YOUR INSTRUCTIONS — Reproduce the data below in full and to the letter, images excepted.

EXCERPTED DATA —
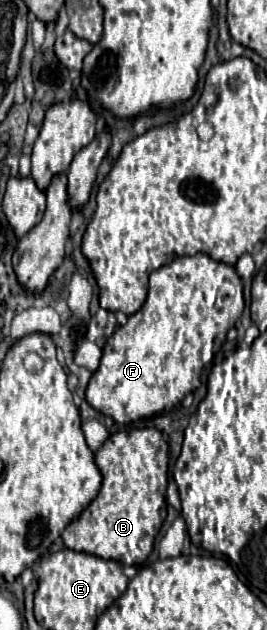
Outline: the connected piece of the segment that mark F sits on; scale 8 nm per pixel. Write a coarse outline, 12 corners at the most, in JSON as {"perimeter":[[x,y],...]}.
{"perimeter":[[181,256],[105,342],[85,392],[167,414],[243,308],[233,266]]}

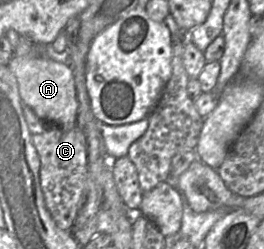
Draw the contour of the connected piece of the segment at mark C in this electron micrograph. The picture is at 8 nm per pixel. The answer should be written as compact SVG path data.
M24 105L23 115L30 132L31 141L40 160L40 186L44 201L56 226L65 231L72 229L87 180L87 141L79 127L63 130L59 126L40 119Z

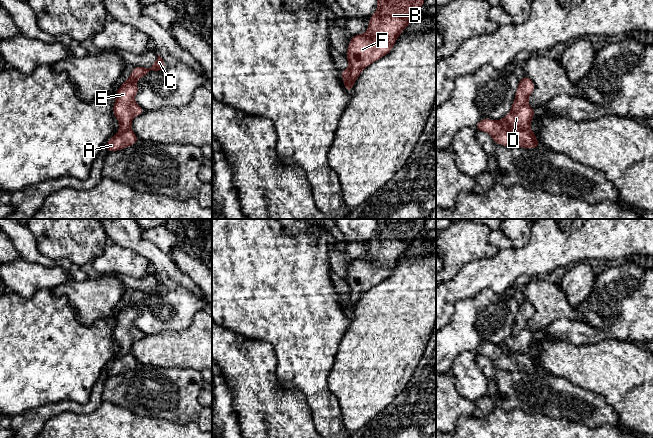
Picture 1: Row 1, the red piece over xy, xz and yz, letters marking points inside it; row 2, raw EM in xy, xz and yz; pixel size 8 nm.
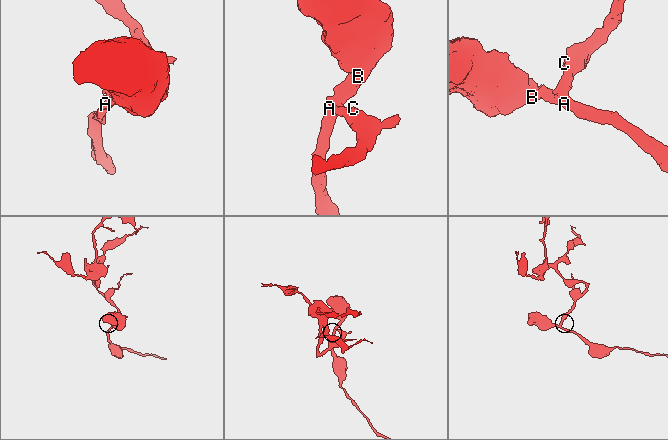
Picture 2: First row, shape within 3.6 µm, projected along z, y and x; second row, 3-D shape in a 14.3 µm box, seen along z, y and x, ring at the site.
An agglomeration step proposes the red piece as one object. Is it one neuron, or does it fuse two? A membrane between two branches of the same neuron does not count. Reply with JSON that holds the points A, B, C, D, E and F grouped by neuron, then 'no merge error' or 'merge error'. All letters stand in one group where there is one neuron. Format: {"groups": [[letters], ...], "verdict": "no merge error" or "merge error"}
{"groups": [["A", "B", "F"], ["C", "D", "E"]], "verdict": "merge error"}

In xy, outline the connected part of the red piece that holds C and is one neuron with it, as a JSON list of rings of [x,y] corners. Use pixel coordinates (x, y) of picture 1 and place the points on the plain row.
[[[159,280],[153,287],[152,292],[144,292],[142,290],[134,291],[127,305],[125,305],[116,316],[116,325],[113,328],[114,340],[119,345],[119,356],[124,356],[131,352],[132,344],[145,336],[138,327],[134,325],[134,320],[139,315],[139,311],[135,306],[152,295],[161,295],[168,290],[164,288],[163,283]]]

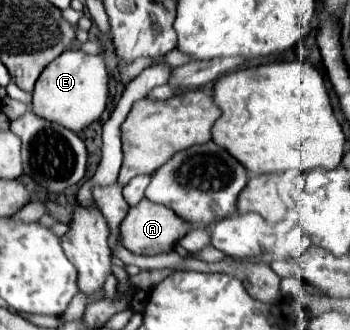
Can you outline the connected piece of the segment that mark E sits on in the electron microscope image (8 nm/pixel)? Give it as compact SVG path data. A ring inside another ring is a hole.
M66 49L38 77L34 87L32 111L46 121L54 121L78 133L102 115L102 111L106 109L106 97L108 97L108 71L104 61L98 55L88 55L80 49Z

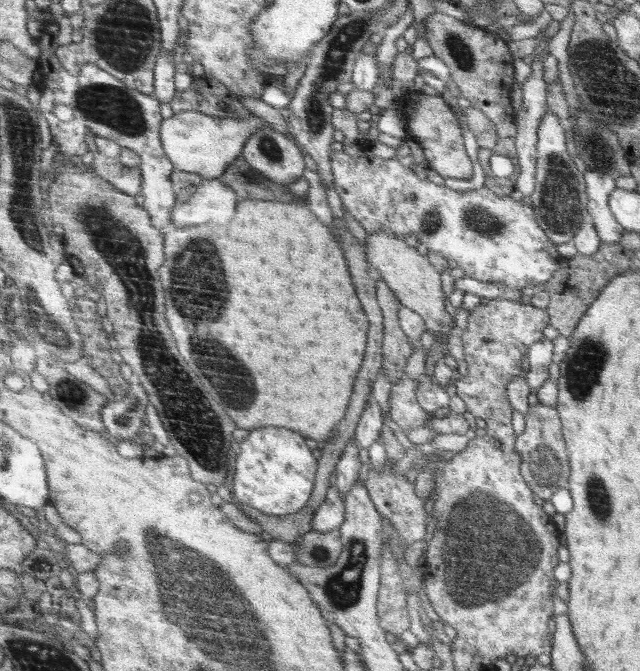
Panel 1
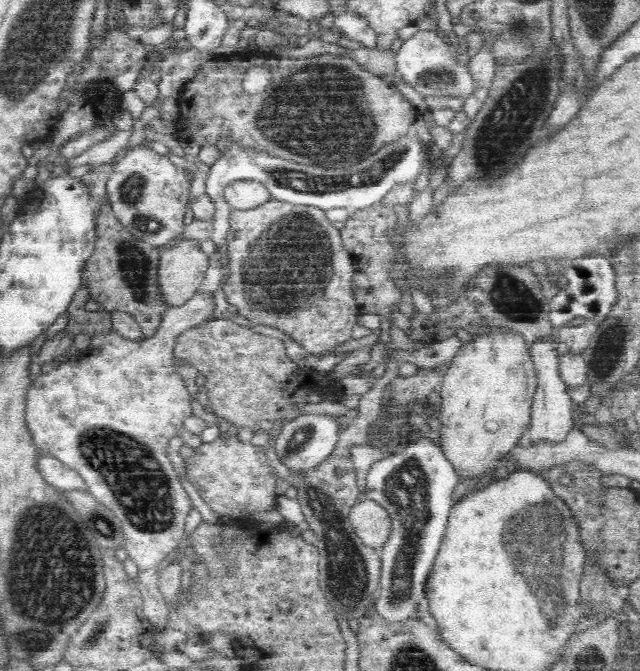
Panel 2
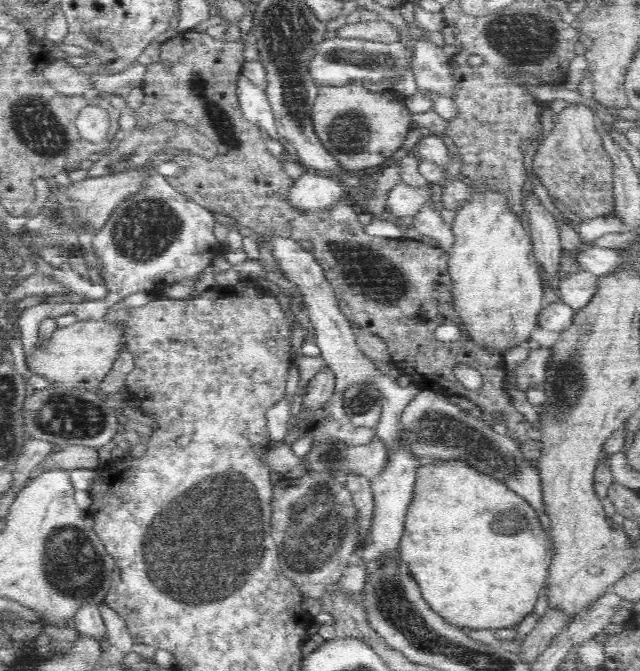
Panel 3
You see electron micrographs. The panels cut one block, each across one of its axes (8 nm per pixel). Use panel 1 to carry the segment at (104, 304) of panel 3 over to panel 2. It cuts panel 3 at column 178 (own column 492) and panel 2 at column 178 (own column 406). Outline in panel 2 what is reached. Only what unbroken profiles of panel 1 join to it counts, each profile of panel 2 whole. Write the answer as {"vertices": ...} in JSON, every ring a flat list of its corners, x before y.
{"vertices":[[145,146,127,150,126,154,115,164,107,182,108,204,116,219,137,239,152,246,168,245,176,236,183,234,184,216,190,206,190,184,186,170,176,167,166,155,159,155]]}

SOLUTION —
Outline: the connected piece of the segment that mark F sits on; scale 8 nm per pixel. Write a coarse outline, 12 corners at the most, in JSON as {"perimeter":[[x,y],...]}.
{"perimeter":[[181,256],[105,342],[85,392],[167,414],[243,308],[233,266]]}

Draw the contour of the connected piece of the segment at mark C in this electron micrograph. The picture is at 8 nm per pixel. The answer should be written as compact SVG path data.
M24 105L23 115L30 132L31 141L40 160L40 186L44 201L56 226L65 231L72 229L87 180L87 141L79 127L63 130L59 126L40 119Z

Picture 1: Row 1, the red piece over xy, xz and yz, letters marking points inside it; row 2, raw EM in xy, xz and yz; pixel size 8 nm.
Picture 2: First row, shape within 3.6 µm, projected along z, y and x; second row, 3-D shape in a 14.3 µm box, seen along z, y and x, ring at the site.
An agglomeration step proposes the red piece as one object. Is it one neuron, or does it fuse two? A membrane between two branches of the same neuron does not count. Reply with JSON that holds the points A, B, C, D, E and F grouped by neuron, then 'no merge error' or 'merge error'. All letters stand in one group where there is one neuron. Format: {"groups": [[letters], ...], "verdict": "no merge error" or "merge error"}
{"groups": [["A", "B", "F"], ["C", "D", "E"]], "verdict": "merge error"}

In xy, outline the connected part of the red piece that holds C and is one neuron with it, as a JSON list of rings of [x,y] corners. Use pixel coordinates (x, y) of picture 1 and place the points on the plain row.
[[[159,280],[153,287],[152,292],[144,292],[142,290],[134,291],[127,305],[125,305],[116,316],[116,325],[113,328],[114,340],[119,345],[119,356],[124,356],[131,352],[132,344],[145,336],[138,327],[134,325],[134,320],[139,315],[139,311],[135,306],[152,295],[161,295],[168,290],[164,288],[163,283]]]

Can you outline the connected piece of the segment that mark E sits on in the electron microscope image (8 nm/pixel)? Give it as compact SVG path data. A ring inside another ring is a hole.
M66 49L38 77L34 87L32 111L46 121L54 121L78 133L102 115L102 111L106 109L106 97L108 97L108 71L104 61L98 55L88 55L80 49Z

Panel 1
Panel 2
Panel 3
You see electron micrographs. The panels cut one block, each across one of its axes (8 nm per pixel). Use panel 1 to carry the segment at (104, 304) of panel 3 over to panel 2. It cuts panel 3 at column 178 (own column 492) and panel 2 at column 178 (own column 406). Outline in panel 2 what is reached. Only what unbroken profiles of panel 1 join to it counts, each profile of panel 2 whole. Write the answer as {"vertices": ...} in JSON, every ring a flat list of its corners, x before y.
{"vertices":[[145,146,127,150,126,154,115,164,107,182,108,204,116,219,137,239,152,246,168,245,176,236,183,234,184,216,190,206,190,184,186,170,176,167,166,155,159,155]]}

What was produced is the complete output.